Wednesday, January 25, 2012

Bikewifelife – the blog for bike wives (and husbands) around the globe.



Okay, so he must be around here somewhere!
It’s taken me a while to realize the unique challenges of being a bikewife. I didn’t even know I was one until a while ago. In fact, for a long time into my bike marriage (and let’s face it, if you marry a cyclist you marry bikes) I was a cyclist too, and I think that hid many of the symptoms of bikewifery. Now it is as clear as the difference between Shimano and Campy. I am a bikewife.

I first recognized the bikewife syndrome when I was still delusional, thinking that because I rode bikes too, there was nothing to worry about. I had just hired a very bright young woman as an assistant on a project I was working on. She was in her early twenties, and this was her first real job after college. She had recently married her boyfriend, and was telling me about the first time she met what was then her future mother in-law – I think we may have begun the conversation in a form of commiseration about in laws. The bike part came later.

She told me that they had gone to visit his mother and stay for the weekend. He was the only son, and he was still her precious little boy. The visit didn’t start out well for my poor assistant . It was pretty clear that she wasn’t what his Mom had in mind as a suitable girl for her darling little boy. And bikes were about to make the whole thing worse. At the end of the first day,he asked her if it would be okay if the next morning he went for a bike ride. She said she happily agreed, and then she said those fateful words…

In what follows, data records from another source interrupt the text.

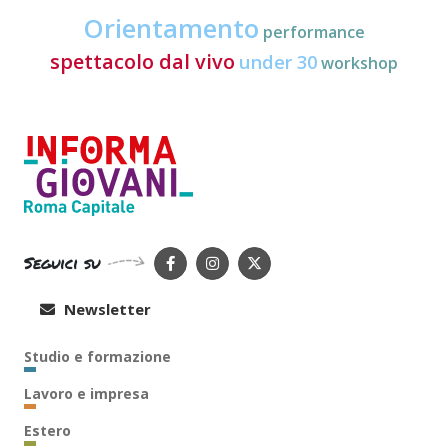
Orientamento
performance
spettacolo dal vivo
under 30
workshop
Seguici su
Newsletter
Studio e formazione
Lavoro e impresa
Estero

That was before I understood that ‘going for a bike ride’ meant he’d be gone for hours!

And so it was. Five hours to be exact. Five hours, 38 minutes, and 24 seconds. He returned to find her shut in the bedroom, snotty nosed and tear-streaked, and his mother feeling smug and singing happily to herself as she bustled about the kitchen. 

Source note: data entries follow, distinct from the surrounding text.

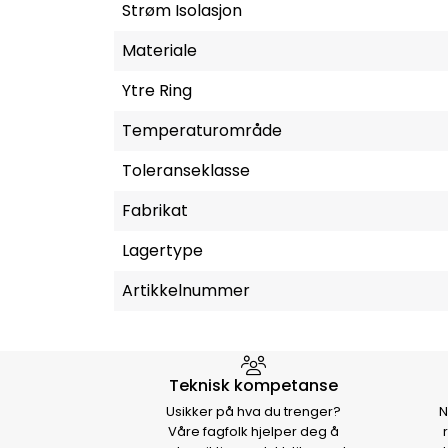
Strøm Isolasjon
Materiale
Ytre Ring
Temperaturområde
Toleranseklasse
Fabrikat
Lagertype
Artikkelnummer
Hvorfor velge Storm Halvo
Teknisk kompetanse
Usikker på hva du trenger?
N
Våre fagfolk hjelper deg å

She went on to tell me how they bought a two bedroom apartment so there would be a ‘bike room’. How they lived on the outskirts of town – even though it meant she had a terrible commute each day – so they could be closer to ‘good riding’. How there was always a bike chain in the kitchen sink. As she went on, I could only give her a hug and say, ‘There, there. I know. You’re a bike wife.’  

Are you a bike wife? Do you know – and care – about the difference between titanium, carbon, and aluminum, because you understand that these simple words affect whether your family goes on vacation to Hawaii, to visit your parents, or camping in the backyard? Do you recognize your spouse’s friends when they are in lycra and helmets, but wonder who that oddly familiar weirdo is in the suit waving to you on the street? Are your Sunday mornings – and early afternoons – spent alone with your cornflakes and reading the paper in solitude? Do you have a seemingly endless list of household chores and repairs that you know you eventually will just do yourself? Does the toolbox have more allen keys than all the other tools combined? Can your husband ride his bike up Mount Everest, but you have to open the pickle jar for him? Yes?

Welcome to the world of bikewives. It’s not easy being a bikewife, but take heart. You are not alone. We bikewives are here for you.